Es sind diese Eindrücke, mit denen sich der Iphöfer später auf den Weg macht – gemeinsam mit 25 Gleichgesinnten, ein paar wenige aus Deutschland. Um 6.30 Uhr fällt der Startschuss zum Marathon. Es geht durch eine Art Geröllwüste, eine karge und staubige Hochebene, getüncht von der gleißenden Morgensonne, am Horizont der eisbedeckte Mount Kenya, 5199 Meter hoch. Der Gipfel verhüllt von einem Wolkenschleier, der Legende nach der Sitz des Gottes Ngai.
Weible geht es nicht um einen Rekord
Bei angenehmen 25 bis 30 Grad, aber hoher Luftfeuchte müssen die Läufer zwei kleine Runden und eine große drehen. Ab und zu kommt Weible an Hütten vorbei, die hier übers Land gestreut sind, bisweilen sieht er keine Menschenseele – keiner vor ihm, keiner hinter ihm. Ein Iphöfer allein mit sich und seinen Gedanken, in der Weite Afrikas. „Mir ging es nicht um einen Rekord“, sagt er. Da ist nur der Reflex, Gutes zu tun im Vertrauen auf Gott, und vielleicht ist es diese Unbeschwertheit, die Kopf und Beine lockert und Michael Weible doch zu Höchstleistung antreibt.
Seine Durchschnittszeit je Kilometer liegt bei starken 4:55 Minuten. „Ich hätte nicht gedacht, dass es so gut läuft.“ Aber er weiß: „Die Schwierigkeit kommt bei Kilometer 30 bis 32. Vorher solltest du dich nicht freuen.“ In dieser heiklen Phase streiken die Kopfhörer, über die Weible bis dahin mit Musik versorgt wird. Erst ab Kilometer 38 funktionieren sie wieder. „Da wusste ich: Ich schaffe es.“
Als er ins Ziel kommt, empfangen ihn Soldaten in Uniform und Massai in bunten Trachten. Bei 3:28,43 Stunden ist die Uhr für Weible stehen geblieben – eine Fabelzeit. Sie liegt noch unter der ambitionierten Vorgabe, die ihm sein Trainer mit auf die Reise gegeben hat: 3:30 Stunden. „Da kann er stolz sein“, sagt Ralph Müller im Nachgang.
Die 21000 Euro gehen an Arme und Schwache
Stolz ist Michael Weible vor allem auf eine andere Zahl: 21 000 Euro an Spenden hat der Iphöfer mit seinem Lauf gesammelt, den Löwenanteil bei Verwandten und Freunden.

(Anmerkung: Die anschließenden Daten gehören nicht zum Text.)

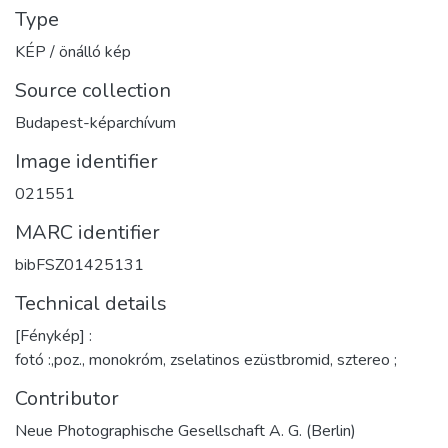
Type
KÉP / önálló kép
Source collection
Budapest-képarchívum
Image identifier
021551
MARC identifier
bibFSZ01425131
Technical details
[Fénykép] :
fotó :,poz., monokróm, zselatinos ezüstbromid, sztereo ;
Contributor
Neue Photographische Gesellschaft A. G. (Berlin)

Das Geld fließt – als Pauschale oder in Form von Patenschaften – an drei Hilfsorganisationen: Compassion, Open Doors und A21. Diese setzen sich laut Selbstauskunft dafür ein, Kinder aus Armut zu befreien, Frauen und Mädchen aus der Sexsklaverei zu helfen und Menschen zu unterstützen, die aufgrund ihres Glaubens verfolgt werden.
Compassion kooperiert dabei nach eigenen Angaben ausschließlich mit christlichen Kirchen und Gemeinden in Entwicklungsländern und ist Mitglied des Deutschen Spendenrats, der auch von der Stiftung Warentest als seriös eingestuft ist. Die beiden anderen Organisationen sind gemeinnützige Vereine. Mit dem Geld werden Brunnen oder Toiletten gebaut.
Beim Abschied nennen sie Michael Weible respektvoll den weißen Kenianer – weil er so grazil und flink unterwegs war. Als er zurück ist in Deutschland, spendet einer seiner alten Schulfreunde 70 Euro. Der Betrag soll ein Ausgleich sein für die 3,1 Tonnen Kohlendioxid, die Weible laut CO2-Rechner mit den Flügen von Frankfurt nach Nairobi und zurück verursacht hat.
Was ist der Muskathlon?
Der Muskathlon ist ein Marathon an entlegenen Orten rund um den Globus und findet in Ländern statt, die von Hunger, Not, Armut und Menschenhandel betroffen sind. Seit 2012 organisieren die internationale christliche Männerbewegung „Der 4te Musketier“ und das Kinderhilfswerk Compassion Muskathlons auf der ganzen Welt. Jeder Teilnehmer sammelt im Voraus 10 000 Euro Spenden oder vermittelt zehn Patenschaften für bedürftige Kinder in den ärmsten Regionen der Welt. Wie es in einem Bericht des christlichen Medienmagazins „Pro“ vom Mai 2017 hieß, kamen seit dem ersten Muskathlon in Ruanda, an dem 30 Läufer teilnahmen, insgesamt mehr als elf Millionen Euro Hilfsgelder zusammen. Seit 2014 beteiligen sich auch deutsche Athleten an dem Spendenmarathon. Die Arbeit von Compassion in Kenia begann nach den Angaben der Organisation 1980. Heute besuchen etwa 100 000 Kinder über 370 Kinderzentren. Sie werden von örtlichen christlichen Gemeinden und Kirchen geführt.